Task data:
_ _ _ _ _ _ _

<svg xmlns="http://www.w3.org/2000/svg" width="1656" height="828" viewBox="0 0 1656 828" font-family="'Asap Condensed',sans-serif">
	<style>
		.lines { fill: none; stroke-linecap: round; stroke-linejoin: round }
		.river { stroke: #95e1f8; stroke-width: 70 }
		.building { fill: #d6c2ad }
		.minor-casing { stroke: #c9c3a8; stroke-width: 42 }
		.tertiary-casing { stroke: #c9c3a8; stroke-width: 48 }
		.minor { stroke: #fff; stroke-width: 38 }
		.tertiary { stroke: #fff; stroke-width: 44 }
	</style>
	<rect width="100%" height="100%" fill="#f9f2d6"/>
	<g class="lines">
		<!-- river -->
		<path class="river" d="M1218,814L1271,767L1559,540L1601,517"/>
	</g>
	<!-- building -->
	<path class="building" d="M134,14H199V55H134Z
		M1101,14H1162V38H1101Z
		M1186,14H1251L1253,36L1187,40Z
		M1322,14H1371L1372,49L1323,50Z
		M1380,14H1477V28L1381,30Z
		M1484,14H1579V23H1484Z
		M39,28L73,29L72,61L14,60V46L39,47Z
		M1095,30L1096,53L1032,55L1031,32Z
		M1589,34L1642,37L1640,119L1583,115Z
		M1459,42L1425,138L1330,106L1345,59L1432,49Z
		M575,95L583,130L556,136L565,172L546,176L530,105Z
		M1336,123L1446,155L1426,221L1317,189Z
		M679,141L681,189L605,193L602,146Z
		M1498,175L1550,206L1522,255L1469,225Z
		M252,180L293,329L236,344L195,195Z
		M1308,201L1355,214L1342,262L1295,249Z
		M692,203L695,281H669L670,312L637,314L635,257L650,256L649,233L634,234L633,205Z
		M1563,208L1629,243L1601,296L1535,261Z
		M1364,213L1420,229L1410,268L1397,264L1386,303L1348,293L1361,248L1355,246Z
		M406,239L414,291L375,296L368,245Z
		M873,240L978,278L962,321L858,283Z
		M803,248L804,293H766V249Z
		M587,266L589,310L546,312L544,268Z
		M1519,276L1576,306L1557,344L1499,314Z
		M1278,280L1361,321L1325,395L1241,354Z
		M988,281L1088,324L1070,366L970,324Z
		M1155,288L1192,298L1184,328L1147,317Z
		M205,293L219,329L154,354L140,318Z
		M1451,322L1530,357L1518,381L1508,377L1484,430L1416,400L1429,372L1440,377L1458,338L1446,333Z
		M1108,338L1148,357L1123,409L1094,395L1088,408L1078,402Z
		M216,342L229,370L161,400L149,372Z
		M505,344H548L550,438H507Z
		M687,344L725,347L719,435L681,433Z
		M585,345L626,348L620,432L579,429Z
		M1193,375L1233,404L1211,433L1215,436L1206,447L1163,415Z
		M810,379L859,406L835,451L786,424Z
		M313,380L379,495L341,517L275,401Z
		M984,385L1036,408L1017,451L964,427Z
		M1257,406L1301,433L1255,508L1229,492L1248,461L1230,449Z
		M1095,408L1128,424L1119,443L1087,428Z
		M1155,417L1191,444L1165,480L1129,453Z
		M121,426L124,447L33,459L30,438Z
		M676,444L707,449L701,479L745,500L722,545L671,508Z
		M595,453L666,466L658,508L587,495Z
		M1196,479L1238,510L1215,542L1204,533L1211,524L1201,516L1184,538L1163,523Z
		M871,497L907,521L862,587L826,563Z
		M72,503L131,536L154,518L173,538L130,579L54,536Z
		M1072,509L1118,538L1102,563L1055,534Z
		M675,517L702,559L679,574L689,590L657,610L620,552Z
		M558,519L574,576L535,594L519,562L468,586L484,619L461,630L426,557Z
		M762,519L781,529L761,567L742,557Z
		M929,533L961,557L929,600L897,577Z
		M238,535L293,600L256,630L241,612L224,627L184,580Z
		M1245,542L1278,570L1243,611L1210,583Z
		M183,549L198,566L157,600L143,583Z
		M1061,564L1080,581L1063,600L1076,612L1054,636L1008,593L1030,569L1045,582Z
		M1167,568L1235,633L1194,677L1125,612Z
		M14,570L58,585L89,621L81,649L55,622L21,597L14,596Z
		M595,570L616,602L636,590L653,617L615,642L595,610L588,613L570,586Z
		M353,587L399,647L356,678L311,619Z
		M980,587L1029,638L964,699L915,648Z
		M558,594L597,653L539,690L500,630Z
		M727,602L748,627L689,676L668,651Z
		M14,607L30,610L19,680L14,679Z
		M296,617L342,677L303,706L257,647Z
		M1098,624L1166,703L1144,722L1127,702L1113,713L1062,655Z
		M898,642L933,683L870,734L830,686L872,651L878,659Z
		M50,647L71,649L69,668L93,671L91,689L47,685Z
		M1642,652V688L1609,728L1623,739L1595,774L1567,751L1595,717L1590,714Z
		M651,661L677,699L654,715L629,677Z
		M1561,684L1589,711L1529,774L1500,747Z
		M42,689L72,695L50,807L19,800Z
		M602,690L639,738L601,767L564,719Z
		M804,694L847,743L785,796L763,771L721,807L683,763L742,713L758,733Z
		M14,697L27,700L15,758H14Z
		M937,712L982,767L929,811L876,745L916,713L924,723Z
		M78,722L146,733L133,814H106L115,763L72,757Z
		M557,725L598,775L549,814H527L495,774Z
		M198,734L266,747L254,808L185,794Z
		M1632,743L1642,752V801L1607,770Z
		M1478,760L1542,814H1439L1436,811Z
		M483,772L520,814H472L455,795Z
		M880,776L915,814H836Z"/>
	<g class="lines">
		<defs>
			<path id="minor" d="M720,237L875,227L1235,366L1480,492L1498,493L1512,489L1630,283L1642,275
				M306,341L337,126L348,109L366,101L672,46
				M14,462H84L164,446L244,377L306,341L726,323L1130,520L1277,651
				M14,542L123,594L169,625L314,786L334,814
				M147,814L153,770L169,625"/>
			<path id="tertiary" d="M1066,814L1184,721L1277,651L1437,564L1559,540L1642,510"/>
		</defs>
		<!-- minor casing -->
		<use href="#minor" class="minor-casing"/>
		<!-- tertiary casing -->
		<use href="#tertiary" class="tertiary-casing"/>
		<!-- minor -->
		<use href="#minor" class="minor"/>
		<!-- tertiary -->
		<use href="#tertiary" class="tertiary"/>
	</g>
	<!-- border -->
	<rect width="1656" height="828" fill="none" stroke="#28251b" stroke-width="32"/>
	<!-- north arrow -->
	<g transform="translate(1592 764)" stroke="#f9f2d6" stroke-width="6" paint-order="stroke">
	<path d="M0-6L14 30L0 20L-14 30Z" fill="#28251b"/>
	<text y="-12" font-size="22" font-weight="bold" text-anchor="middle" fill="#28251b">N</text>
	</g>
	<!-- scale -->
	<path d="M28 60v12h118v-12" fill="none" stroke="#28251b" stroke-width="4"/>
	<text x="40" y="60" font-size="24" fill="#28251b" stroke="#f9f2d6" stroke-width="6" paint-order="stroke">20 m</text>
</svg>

_ _ _ _ _ _ _

Your assignment: Line by line, output the records exactly as given.

Result of this exercise:
<svg xmlns="http://www.w3.org/2000/svg" width="1656" height="828" viewBox="0 0 1656 828" font-family="'Asap Condensed',sans-serif">
	<style>
		.lines { fill: none; stroke-linecap: round; stroke-linejoin: round }
		.river { stroke: #95e1f8; stroke-width: 70 }
		.building { fill: #d6c2ad }
		.minor-casing { stroke: #c9c3a8; stroke-width: 42 }
		.tertiary-casing { stroke: #c9c3a8; stroke-width: 48 }
		.minor { stroke: #fff; stroke-width: 38 }
		.tertiary { stroke: #fff; stroke-width: 44 }
	</style>
	<rect width="100%" height="100%" fill="#f9f2d6"/>
	<g class="lines">
		<!-- river -->
		<path class="river" d="M1218,814L1271,767L1559,540L1601,517"/>
	</g>
	<!-- building -->
	<path class="building" d="M134,14H199V55H134Z
		M1101,14H1162V38H1101Z
		M1186,14H1251L1253,36L1187,40Z
		M1322,14H1371L1372,49L1323,50Z
		M1380,14H1477V28L1381,30Z
		M1484,14H1579V23H1484Z
		M39,28L73,29L72,61L14,60V46L39,47Z
		M1095,30L1096,53L1032,55L1031,32Z
		M1589,34L1642,37L1640,119L1583,115Z
		M1459,42L1425,138L1330,106L1345,59L1432,49Z
		M575,95L583,130L556,136L565,172L546,176L530,105Z
		M1336,123L1446,155L1426,221L1317,189Z
		M679,141L681,189L605,193L602,146Z
		M1498,175L1550,206L1522,255L1469,225Z
		M252,180L293,329L236,344L195,195Z
		M1308,201L1355,214L1342,262L1295,249Z
		M692,203L695,281H669L670,312L637,314L635,257L650,256L649,233L634,234L633,205Z
		M1563,208L1629,243L1601,296L1535,261Z
		M1364,213L1420,229L1410,268L1397,264L1386,303L1348,293L1361,248L1355,246Z
		M406,239L414,291L375,296L368,245Z
		M873,240L978,278L962,321L858,283Z
		M803,248L804,293H766V249Z
		M587,266L589,310L546,312L544,268Z
		M1519,276L1576,306L1557,344L1499,314Z
		M1278,280L1361,321L1325,395L1241,354Z
		M988,281L1088,324L1070,366L970,324Z
		M1155,288L1192,298L1184,328L1147,317Z
		M205,293L219,329L154,354L140,318Z
		M1451,322L1530,357L1518,381L1508,377L1484,430L1416,400L1429,372L1440,377L1458,338L1446,333Z
		M1108,338L1148,357L1123,409L1094,395L1088,408L1078,402Z
		M216,342L229,370L161,400L149,372Z
		M505,344H548L550,438H507Z
		M687,344L725,347L719,435L681,433Z
		M585,345L626,348L620,432L579,429Z
		M1193,375L1233,404L1211,433L1215,436L1206,447L1163,415Z
		M810,379L859,406L835,451L786,424Z
		M313,380L379,495L341,517L275,401Z
		M984,385L1036,408L1017,451L964,427Z
		M1257,406L1301,433L1255,508L1229,492L1248,461L1230,449Z
		M1095,408L1128,424L1119,443L1087,428Z
		M1155,417L1191,444L1165,480L1129,453Z
		M121,426L124,447L33,459L30,438Z
		M676,444L707,449L701,479L745,500L722,545L671,508Z
		M595,453L666,466L658,508L587,495Z
		M1196,479L1238,510L1215,542L1204,533L1211,524L1201,516L1184,538L1163,523Z
		M871,497L907,521L862,587L826,563Z
		M72,503L131,536L154,518L173,538L130,579L54,536Z
		M1072,509L1118,538L1102,563L1055,534Z
		M675,517L702,559L679,574L689,590L657,610L620,552Z
		M558,519L574,576L535,594L519,562L468,586L484,619L461,630L426,557Z
		M762,519L781,529L761,567L742,557Z
		M929,533L961,557L929,600L897,577Z
		M238,535L293,600L256,630L241,612L224,627L184,580Z
		M1245,542L1278,570L1243,611L1210,583Z
		M183,549L198,566L157,600L143,583Z
		M1061,564L1080,581L1063,600L1076,612L1054,636L1008,593L1030,569L1045,582Z
		M1167,568L1235,633L1194,677L1125,612Z
		M14,570L58,585L89,621L81,649L55,622L21,597L14,596Z
		M595,570L616,602L636,590L653,617L615,642L595,610L588,613L570,586Z
		M353,587L399,647L356,678L311,619Z
		M980,587L1029,638L964,699L915,648Z
		M558,594L597,653L539,690L500,630Z
		M727,602L748,627L689,676L668,651Z
		M14,607L30,610L19,680L14,679Z
		M296,617L342,677L303,706L257,647Z
		M1098,624L1166,703L1144,722L1127,702L1113,713L1062,655Z
		M898,642L933,683L870,734L830,686L872,651L878,659Z
		M50,647L71,649L69,668L93,671L91,689L47,685Z
		M1642,652V688L1609,728L1623,739L1595,774L1567,751L1595,717L1590,714Z
		M651,661L677,699L654,715L629,677Z
		M1561,684L1589,711L1529,774L1500,747Z
		M42,689L72,695L50,807L19,800Z
		M602,690L639,738L601,767L564,719Z
		M804,694L847,743L785,796L763,771L721,807L683,763L742,713L758,733Z
		M14,697L27,700L15,758H14Z
		M937,712L982,767L929,811L876,745L916,713L924,723Z
		M78,722L146,733L133,814H106L115,763L72,757Z
		M557,725L598,775L549,814H527L495,774Z
		M198,734L266,747L254,808L185,794Z
		M1632,743L1642,752V801L1607,770Z
		M1478,760L1542,814H1439L1436,811Z
		M483,772L520,814H472L455,795Z
		M880,776L915,814H836Z"/>
	<g class="lines">
		<defs>
			<path id="minor" d="M720,237L875,227L1235,366L1480,492L1498,493L1512,489L1630,283L1642,275
				M306,341L337,126L348,109L366,101L672,46
				M14,462H84L164,446L244,377L306,341L726,323L1130,520L1277,651
				M14,542L123,594L169,625L314,786L334,814
				M147,814L153,770L169,625"/>
			<path id="tertiary" d="M1066,814L1184,721L1277,651L1437,564L1559,540L1642,510"/>
		</defs>
		<!-- minor casing -->
		<use href="#minor" class="minor-casing"/>
		<!-- tertiary casing -->
		<use href="#tertiary" class="tertiary-casing"/>
		<!-- minor -->
		<use href="#minor" class="minor"/>
		<!-- tertiary -->
		<use href="#tertiary" class="tertiary"/>
	</g>
	<!-- border -->
	<rect width="1656" height="828" fill="none" stroke="#28251b" stroke-width="32"/>
	<!-- north arrow -->
	<g transform="translate(1592 764)" stroke="#f9f2d6" stroke-width="6" paint-order="stroke">
	<path d="M0-6L14 30L0 20L-14 30Z" fill="#28251b"/>
	<text y="-12" font-size="22" font-weight="bold" text-anchor="middle" fill="#28251b">N</text>
	</g>
	<!-- scale -->
	<path d="M28 60v12h118v-12" fill="none" stroke="#28251b" stroke-width="4"/>
	<text x="40" y="60" font-size="24" fill="#28251b" stroke="#f9f2d6" stroke-width="6" paint-order="stroke">20 m</text>
</svg>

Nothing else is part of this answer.